Radioisotope thermoelectric generators: Evolution, materials, and future prospects

Radioisotope thermoelectric generators (RTGs) are essential for space exploration, providing reliable, long-term power in environments where solar energy is impractical. This review examines the evolution of RTGs, from the early Systems for Nuclear Auxiliary Power (SNAP) program (1961) to the latest Multi-Mission RTG (MMRTG) and the enhanced MMRTG (eMMRTG) systems.
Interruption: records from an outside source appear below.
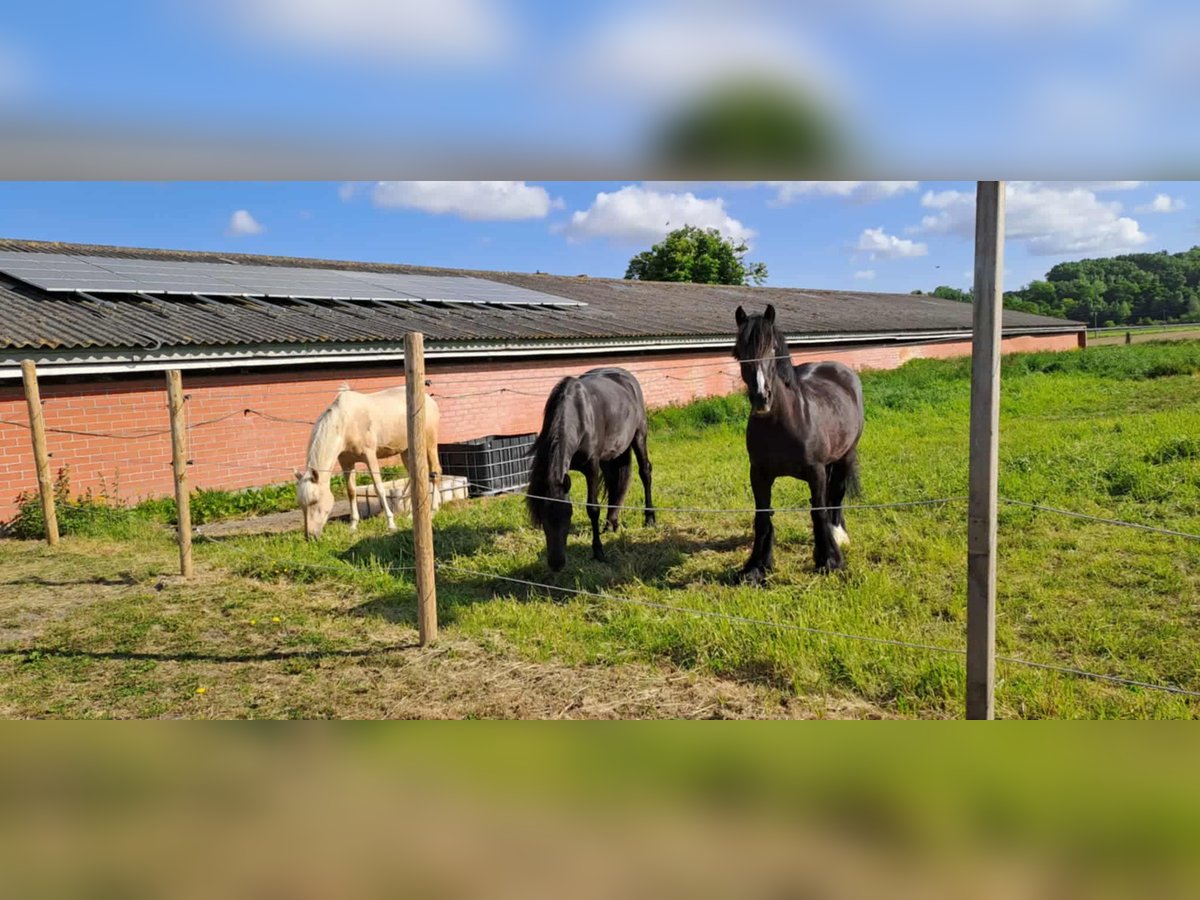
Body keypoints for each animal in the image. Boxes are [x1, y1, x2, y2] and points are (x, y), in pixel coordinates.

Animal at [295, 385, 441, 540]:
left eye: (314, 501)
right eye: (301, 504)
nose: (310, 536)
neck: (345, 423)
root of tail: (429, 399)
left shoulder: (370, 456)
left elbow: (379, 488)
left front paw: (391, 524)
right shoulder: (346, 462)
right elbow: (351, 491)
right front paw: (353, 526)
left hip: (429, 443)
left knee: (435, 472)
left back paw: (433, 510)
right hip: (406, 451)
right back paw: (409, 512)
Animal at [526, 367, 656, 572]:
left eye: (568, 514)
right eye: (543, 518)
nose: (556, 564)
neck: (578, 416)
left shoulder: (592, 468)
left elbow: (592, 508)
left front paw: (598, 551)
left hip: (639, 436)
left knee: (645, 473)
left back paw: (650, 518)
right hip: (611, 455)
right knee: (614, 483)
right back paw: (611, 524)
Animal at [732, 304, 864, 581]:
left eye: (773, 348)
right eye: (739, 352)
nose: (762, 397)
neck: (783, 424)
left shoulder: (816, 472)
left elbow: (818, 511)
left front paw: (829, 560)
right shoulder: (758, 474)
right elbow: (762, 517)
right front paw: (756, 568)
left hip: (845, 456)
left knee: (837, 494)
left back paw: (839, 535)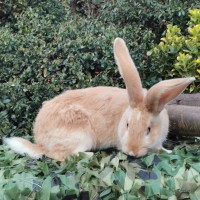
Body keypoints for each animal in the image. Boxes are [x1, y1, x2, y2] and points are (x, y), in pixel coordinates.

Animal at [4, 37, 195, 161]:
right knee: (57, 154)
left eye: (148, 129)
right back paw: (89, 154)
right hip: (80, 135)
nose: (132, 152)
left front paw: (167, 152)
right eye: (127, 125)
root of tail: (40, 142)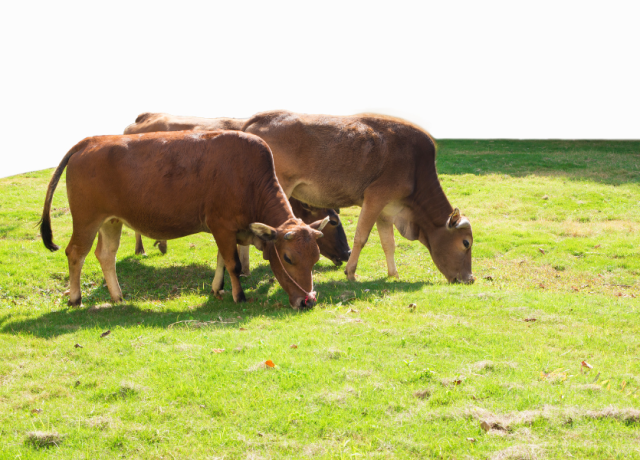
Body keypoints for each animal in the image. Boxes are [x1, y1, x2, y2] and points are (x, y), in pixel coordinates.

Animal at [39, 129, 328, 310]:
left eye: (315, 257)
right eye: (288, 258)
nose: (308, 301)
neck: (249, 180)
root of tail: (90, 141)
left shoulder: (226, 230)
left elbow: (221, 260)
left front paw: (217, 288)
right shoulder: (222, 225)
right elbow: (233, 263)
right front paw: (239, 295)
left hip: (111, 221)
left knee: (106, 255)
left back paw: (118, 297)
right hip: (86, 220)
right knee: (76, 252)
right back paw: (75, 299)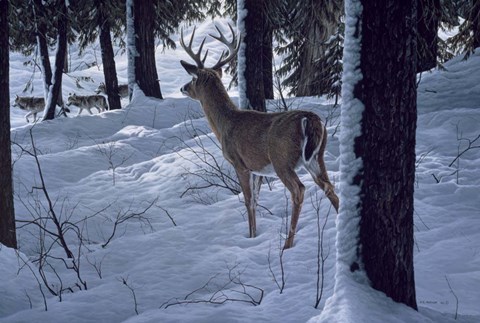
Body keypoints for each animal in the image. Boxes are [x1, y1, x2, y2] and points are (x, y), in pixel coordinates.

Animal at [178, 24, 340, 251]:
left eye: (193, 79)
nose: (183, 87)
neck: (225, 123)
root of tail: (310, 119)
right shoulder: (258, 170)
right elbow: (255, 200)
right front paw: (254, 236)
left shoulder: (239, 163)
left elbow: (248, 200)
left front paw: (251, 236)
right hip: (317, 157)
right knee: (329, 188)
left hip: (282, 159)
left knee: (298, 190)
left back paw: (287, 244)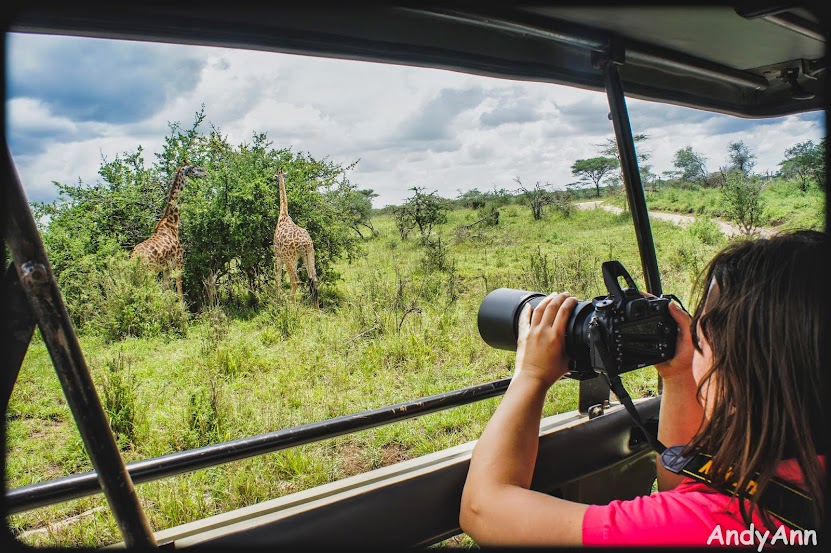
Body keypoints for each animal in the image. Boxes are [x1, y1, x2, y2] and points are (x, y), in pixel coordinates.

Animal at [132, 163, 208, 300]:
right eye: (195, 168)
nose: (205, 173)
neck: (172, 223)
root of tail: (133, 257)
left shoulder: (165, 268)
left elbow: (166, 290)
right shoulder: (178, 260)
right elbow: (179, 290)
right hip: (150, 272)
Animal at [276, 167, 322, 310]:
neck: (283, 214)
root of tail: (305, 243)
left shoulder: (277, 255)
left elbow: (278, 277)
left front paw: (278, 297)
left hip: (289, 258)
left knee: (295, 280)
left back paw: (292, 304)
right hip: (309, 254)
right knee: (313, 279)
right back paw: (316, 308)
Additionally, it also explores segmentation techniques aimed at optimizing thermoelectric (TE) performance in next-generation RTGs and discusses the potential of miniature RTGs for terrestrial applications. A key focus of this review is the selection of isotopic fuel and advancements in TE materials and devices. Plutonium-238 (Pu-238) remains the primary isotope used in RTGs due to its high power density and long half-life. The development of TE materials has progressed from well-established compounds such as PbTe, (AgSbTe2)0.15(GeTe)0.85 (TAGS), and SiGe—used in existing RTGs—to emerging materials including skutterudites (SKD), Mg3Sb2-Mg3Bi2 alloys, and half-Heusler (HH) compounds. This review also highlights strategies for enhancing thermoelectric performance and improving device fabrication. Despite their proven reliability, RTGs continue to face the challenge of low energy conversion efficiency. This limitation has driven ongoing research into advanced TE materials and technologies, with the goal of improving performance for both space and terrestrial applications.